Connect the right data sources
The second step is to connect the data. AI works much better when it can access data across the business, not just one team or one tool. That means bringing together ERP, CRM, spreadsheets, cloud systems, and databases into one usable view.
Define owners, rules, and controls
The third step is governance. Someone needs to own the project, define the rules, and track the risk. McKinsey’s report shows that leading organizations are already building roadmaps and putting protocols in place to support scale. That is what turns AI from a test into a system.
Train teams to use the system properly
The last step is training. The World Bank and OECD both stress that human capital and management capability are essential for AI value.

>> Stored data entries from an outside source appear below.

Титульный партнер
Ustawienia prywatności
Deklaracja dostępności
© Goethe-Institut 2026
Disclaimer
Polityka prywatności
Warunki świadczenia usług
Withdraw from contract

If people do not know how to use the system, trust the output, or apply it to their work, the project will not create much business impact.
What is the future of AI-driven digital transformation in MENA?
Why the next phase will be about scale, not experiments
The next phase is not about trying AI once. It is about scaling what works. Many organizations in the region have already begun, but the real value will come when AI is built into repeatable business processes. That means less demo thinking and more operational thinking.
Why AI will matter more inside operations, not just in strategy decks
AI will matter most when it improves the way the business runs every day. That includes reporting, approvals, support, forecasting, and knowledge access. In other words, AI becomes useful when it helps teams do their work faster and better, not only when it looks impressive in a presentation.
Why data, governance, and training will separate leaders from laggards
The businesses that win will be the ones that build the full foundation around AI. That means strong data, clear governance, and people who know how to use the system. The IMF, World Bank, OECD, and McKinsey all point to the same pattern. AI value comes from capability, not just software.
Frequently Asked Questions
Is MENA ready for AI-driven digital transformation?
Some parts of MENA are ready and already moving fast, especially the GCC. But readiness is uneven across the region. The deciding factors are data infrastructure, skills, governance, and regulation.
Which industries benefit most from AI adoption?
Industries with a lot of data, repetitive work, or high decision pressure usually benefit first. That often includes finance, logistics, manufacturing, retail, healthcare, and government.
What is the biggest mistake companies make with AI?
The biggest mistake is starting with tools before fixing data and process. If the business problem is unclear, the data is fragmented, or the team is not trained, AI will not create lasting value.
How can AI support digital transformation without replacing people?
AI should support people, not replace them. It can automate repetitive work, surface insights faster, and help teams access knowledge more easily, while humans stay in control of judgment, context, and accountability.